The paper's longtime slogan has been "To fear God, tell the truth, and make money."
The Daily Herald serves Cook, DuPage, Kane, Lake, and McHenry counties and has a coverage area of about 1,300 square miles (3,400 km2). It is the third-largest newspaper in Illinois (behind the Chicago Tribune and Chicago Sun-Times).
The Daily Herald was founded in 1872 as the "Cook County Herald". Hosea C. Paddock, a former teacher, bought the newspaper in 1889 for $175. In 1926, the paper was renamed the "Arlington Height Herald". For its first century, it was a weekly publication. Over the years, Paddock, and later his son Stuart, acquired several other weekly newspapers in the northern Chicago suburbs.
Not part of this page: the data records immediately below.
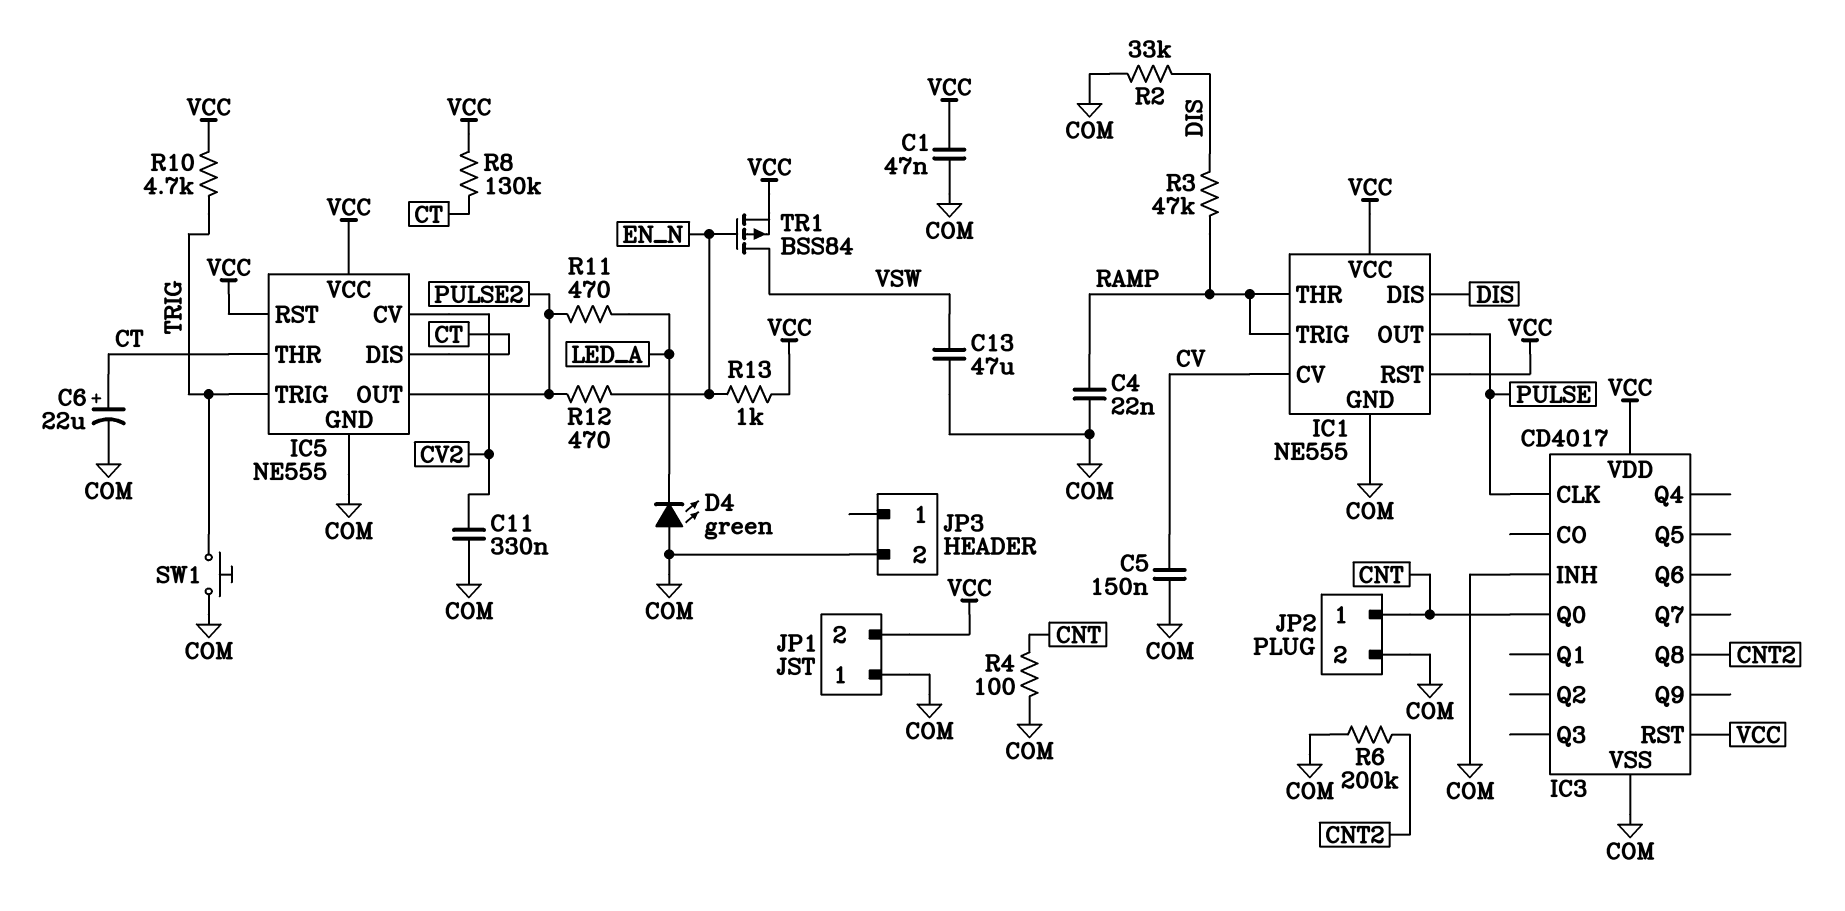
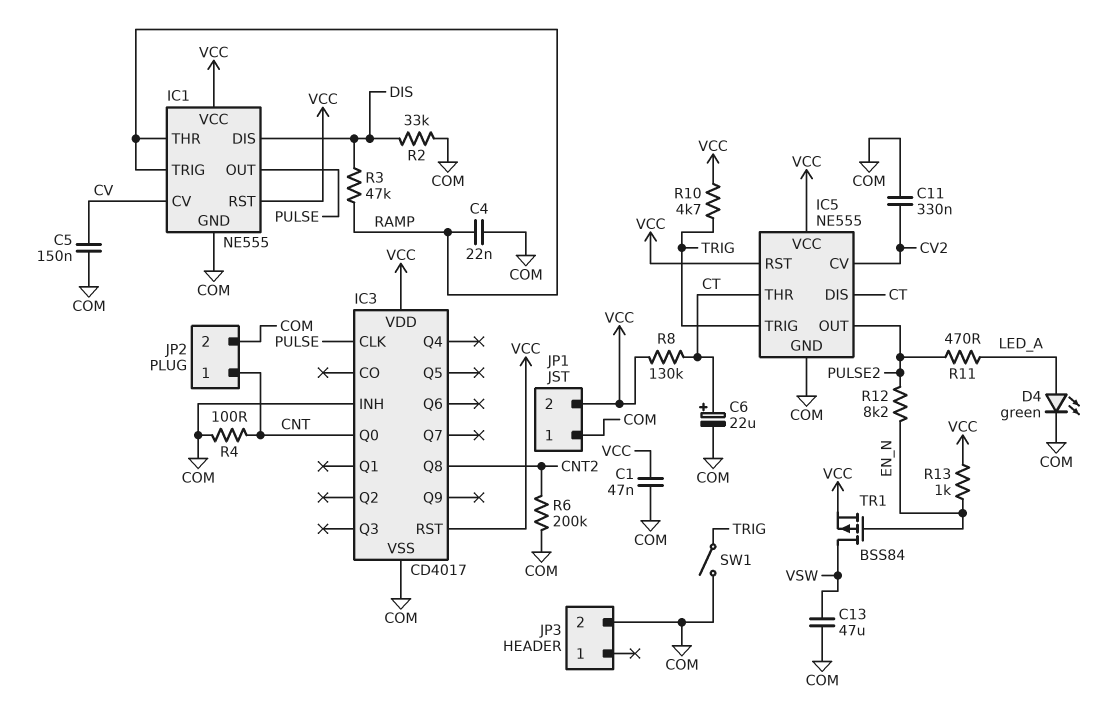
D4: LED green (A COM, K LED_A) -> LED green (A LED_A, K COM)
R12: 470 (EN_N, PULSE2) -> 8.2k (EN_N, PULSE2)
SW1: button (COM, TRIG) -> switch (COM, TRIG)

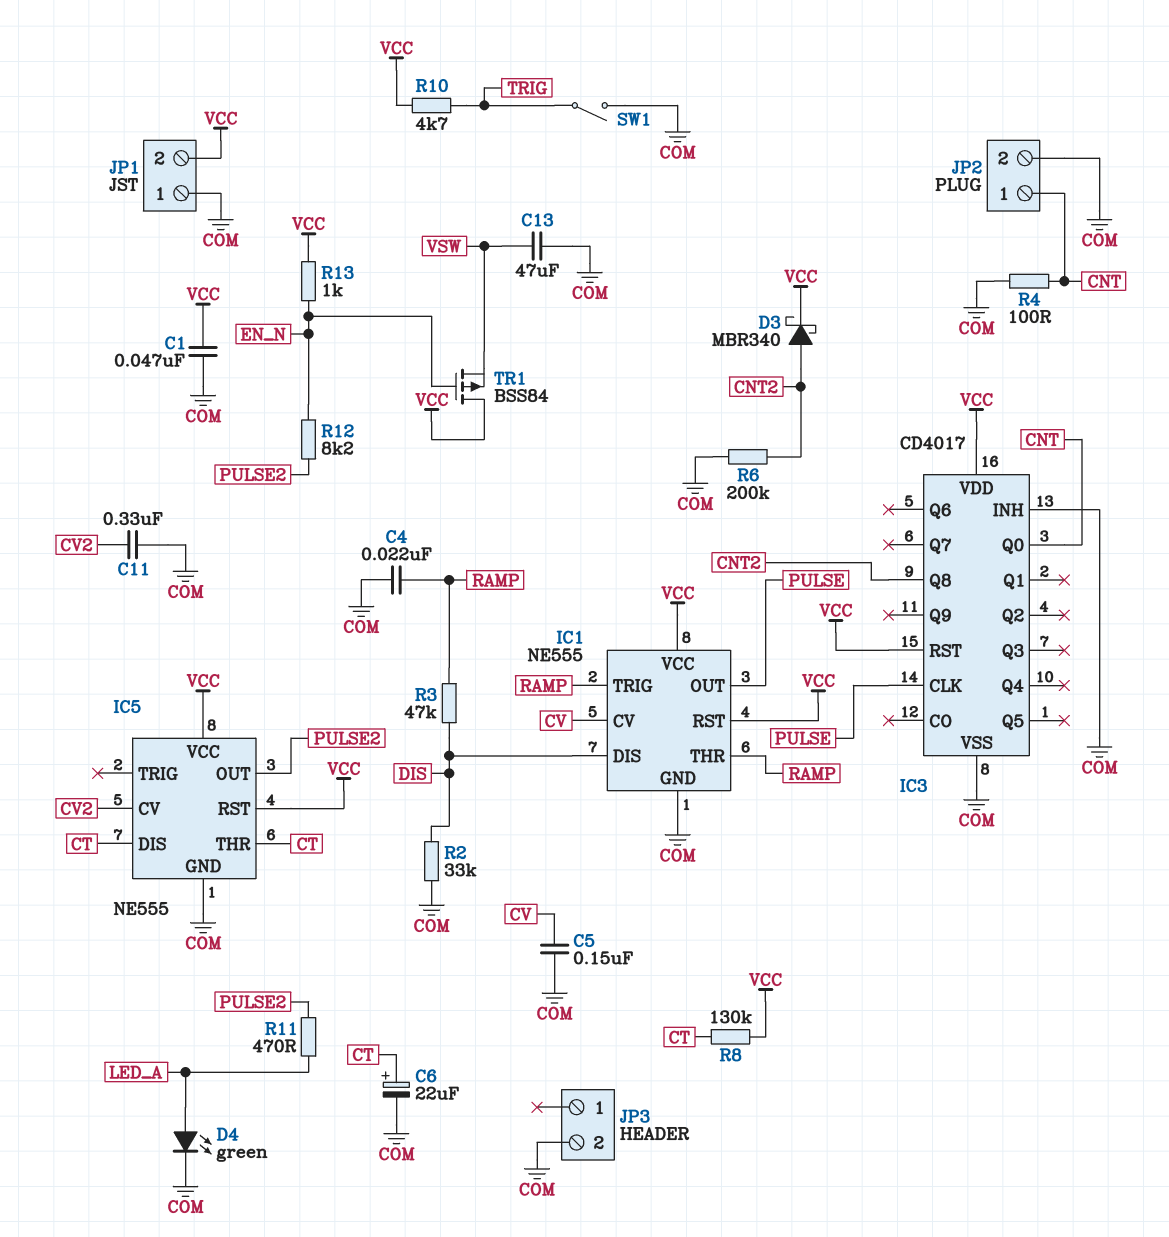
D3: none -> schottky MBR340 (A CNT2, K VCC)
IC5 pin TRIG: TRIG -> none
TR1: PMOS BSS84 (G EN_N, D VSW, S VCC) -> PMOS BSS84 (G EN_N, D VCC, S VSW)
The paper's real growth began in 1968, when Stuart Paddock, Jr. took over the paper. A year later, the paper began publishing five days a week. This move came almost out of necessity; Field Communications, publisher of the Sun-Times, had introduced its "Daily" papers for the northern suburbs in 1966. A brutal one-year circulation war ensued, ending in 1970 when Field pulled out of the area. That year, the paper dropped Arlington Heights from its masthead after merging with its sister publications and expanding into Lake County. It began publishing on Saturdays in 1975. It became the Daily Herald in 1977 and began publishing on Sundays in 1978. During the second half of the 1980s, it expanded into DuPage, Kane and McHenry counties. Its growth has continued to this day. Stuart Paddock, Jr. died in 2002. Today, the Daily Herald's motto is, "Big picture. Local Focus" because it covers both international and national news as well as news local to its circulation area.